SCOOBIE DO 『結晶』 CHAMP(2014)

 

潔いロック・アルバム

 そしてSCOOBIE DO、通称スクービー。数多くのライヴ・ツアーをこなし、年に一度アルバムをリリースし、気付けばキャリア20年弱。そんな彼らの新作『結晶』は、いかにもらしさに溢れた楽曲が得意なストロング・スタイルで次から次へと演奏されていく、スクービー・ファン歓喜の出来栄え。もうノリッノリ。一方で、音楽ジャーナル的にこのアルバムを眺めると、コンセプトらしいものも見当たらず、はてこれをどう聴くか?

 「どう聴くかもなにも、超シンプルな〈ロックンロール・バンドのアルバム〉って感じじゃないですか(笑)」と笑うマツキタイジロウ。SCOOBIE DOのリーダーでありソングライターでありギタリストであり、バンドのレーベルであるCHAMPの代表者、つまりボス。

  「今回は〈特別なことは何もいらないな〉〈キャリアの成せる術にすべて任せよう〉みたいな、どっちかと言えば開き直ったアルバムでしょうね。スクービーがもともと持ってるアンサンブルの魅力をゴリ押しするだけのアルバムでイイかなって、作る前は思ってました。歌モノの曲も一切なくていいかな、くらいに思っていたんだけど、作って行くとやっぱりバランス感覚が出ていつものスクービー・バランスになったんですけど。まあ、潔いロック・アルバムですよ」(マツキ)。

 見方を変えれば〈SCOOBIE DO、いまこうなんですよ!〉を伝えるにはまさに最適なアルバムとも言える。時代性や世の中のムードを反映した芸術性などどこ吹く風。

 「バンドが醸し出すムードが世の中とまったく同じだとイヤだなと思うんですよね。バンドがいるべき場所ってライヴハウスかCDのなかしかなくて、そこだけで成り立っている感じっていいなと思うんですよね」とヴォーカルのコヤマシュウ。バンドの背景や世の中的な立ち位置に左右されずに、バンドや作品単体で魅力が立っているというのはまさに彼が言う通りで、SCOOBIE DOにはヴェテラン感とは無縁のスピード感溢れる現役感がある。

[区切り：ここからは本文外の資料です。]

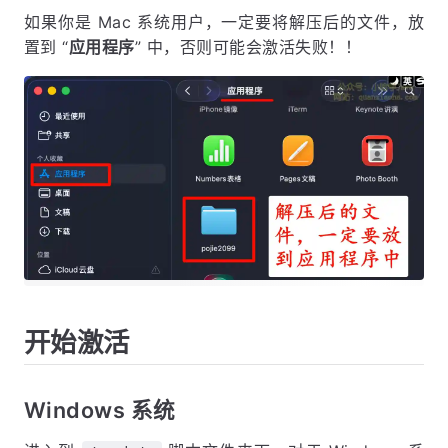
如果你是 Mac 系统用户，一定要将解压后的文件，放
置到 “
应用程序
” 中，否则可能会激活失败！！
开始激活
Windows 系统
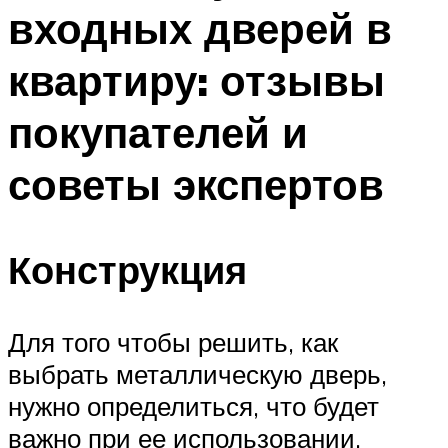
входных дверей в
квартиру: отзывы
покупателей и
советы экспертов
Конструкция
Для того чтобы решить, как
выбрать металлическую дверь,
нужно определиться, что будет
важно при ее использовании.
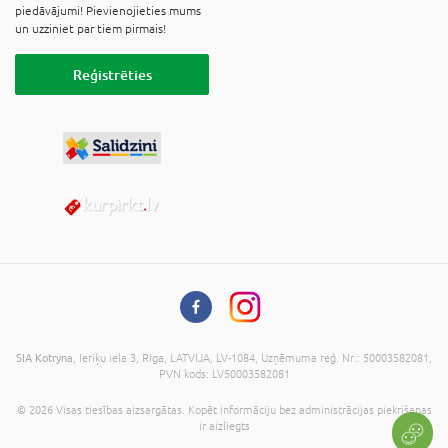
piedāvājumi! Pievienojieties mums
un uzziniet par tiem pirmais!
Reģistrēties
SIA Kotryna
, Ieriķu iela 3, Riga, LATVIJA, LV-1084, Uzņēmuma reģ. Nr.: 50003582081,
PVN kods: LV50003582081
© 2026 Visas tiesības aizsargātas. Kopēt informāciju bez administrācijas piekrišanas
ir aizliegts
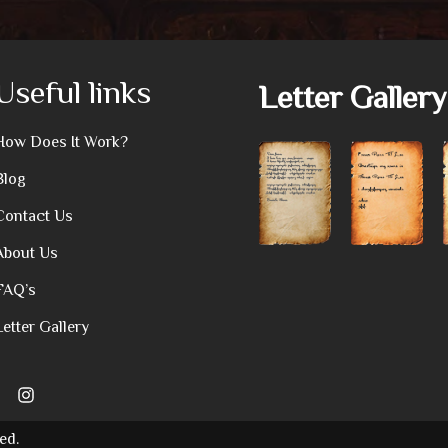
Useful links
Letter Gallery
How Does It Work?
Blog
Contact Us
About Us
FAQ’s
Letter Gallery
ed.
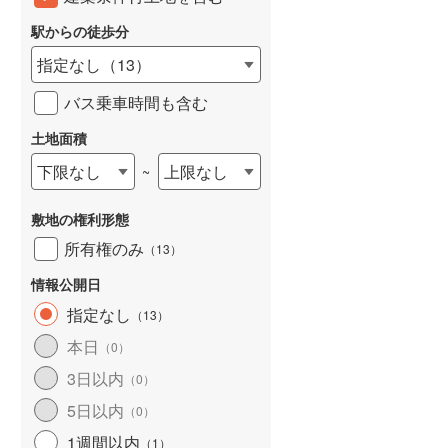
東武桐生線
(
22
)
駅からの徒歩分
東武日光線
(
137
)
指定なし
（
13
）
東武野田線
(
680
)
バス乗車時間も含む
野岩鉄道会津鬼怒川線
(
2
)
土地面積
西武有楽町線
(
35
)
下限なし
上限なし
~
西武多摩湖線
(
177
)
敷地の権利形態
西武狭山線
(
58
)
所有権のみ
（
13
）
京王高尾線
(
310
)
情報公開日
小田急小田原線
(
964
)
指定なし
（
13
）
東急東横線
(
263
)
本日
（
0
）
3日以内
東急田園都市線
(
314
)
（
0
）
5日以内
（
0
）
東急目黒線
(
153
)
1週間以内
（
1
）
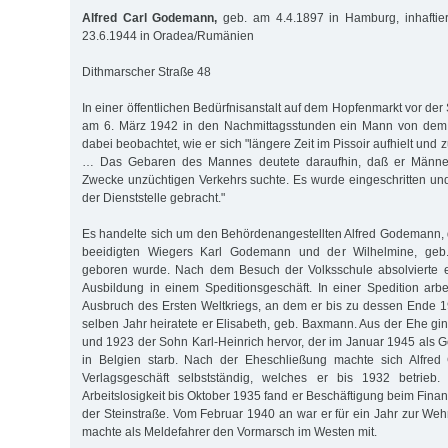
Alfred Carl Godemann,
geb. am 4.4.1897 in Hamburg, inhaftie
23.6.1944 in Oradea/Rumänien
Dithmarscher Straße 48
In einer öffentlichen Bedürfnisanstalt auf dem Hopfenmarkt vor der 
am 6. März 1942 in den Nachmittagsstunden ein Mann von dem K
dabei beobachtet, wie er sich "längere Zeit im Pissoir aufhielt und
… Das Gebaren des Mannes deutete daraufhin, daß er Männe
Zwecke unzüchtigen Verkehrs suchte. Es wurde eingeschritten un
der Dienststelle gebracht."
Es handelte sich um den Behördenangestellten Alfred Godemann,
beeidigten Wiegers Karl Godemann und der Wilhelmine, geb
geboren wurde. Nach dem Besuch der Volksschule absolvierte 
Ausbildung in einem Speditionsgeschäft. In einer Spedition arb
Ausbruch des Ersten Weltkriegs, an dem er bis zu dessen Ende 
selben Jahr heiratete er Elisabeth, geb. Baxmann. Aus der Ehe gi
und 1923 der Sohn Karl-Heinrich hervor, der im Januar 1945 als G
in Belgien starb. Nach der Eheschließung machte sich Alfre
Verlagsgeschäft selbstständig, welches er bis 1932 betrieb.
Arbeitslosigkeit bis Oktober 1935 fand er Beschäftigung beim Fin
der Steinstraße. Vom Februar 1940 an war er für ein Jahr zur We
machte als Meldefahrer den Vormarsch im Westen mit.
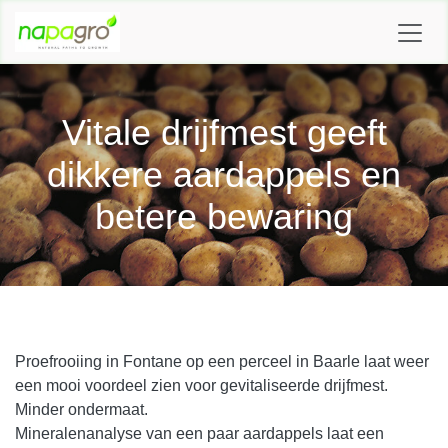
OVERSLAAN NAAR INHOUD
Vitale drijfmest geeft
dikkere aardappels en
betere bewaring
Proefrooiing in Fontane op een perceel in Baarle laat weer
een mooi voordeel zien voor gevitaliseerde drijfmest.
Minder ondermaat.
Mineralenanalyse van een paar aardappels laat een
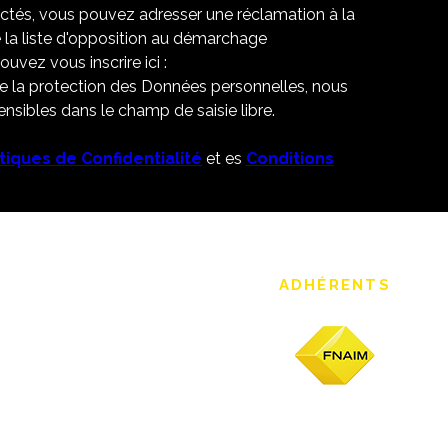
ectés, vous pouvez adresser une réclamation à la
 la liste d'opposition au démarchage
uvez vous inscrire ici :
de la protection des Données personnelles, nous
nsibles dans le champ de saisie libre.
itiques de Confidentialité
et es
Conditions
ADHÉRENTS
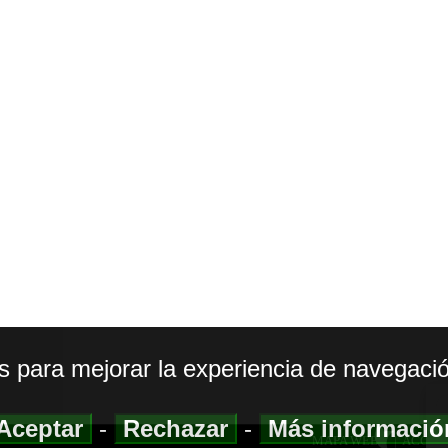
os para mejorar la experiencia de navegació
Aceptar
-
Rechazar
-
Más informaci
MAPA WEB
|
ACCESI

 「山下達郎さんも言ってたけど、リマスター盤ばかり出してるようじゃダメで、ライヴ・ツアーをやって、シングルでもいいから新譜を1年に1枚は常に出さないと現役感はあっという間になくなる――それは絶対その通りだと思うんですよ。スクービーは2~3年に1枚超大作を出して何十万枚も売るっていう存在でもないし、そこをめざしているわけじゃない。ライヴでお客さんと1対1で対峙したときにいちばん響く曲を作ろうっていうのがスクービーなのかなと思うんです。バンドが生き生きと音楽を鳴らせていればそこに伸びシロがある、そういうバンドなんでしょうね」(マツキ)。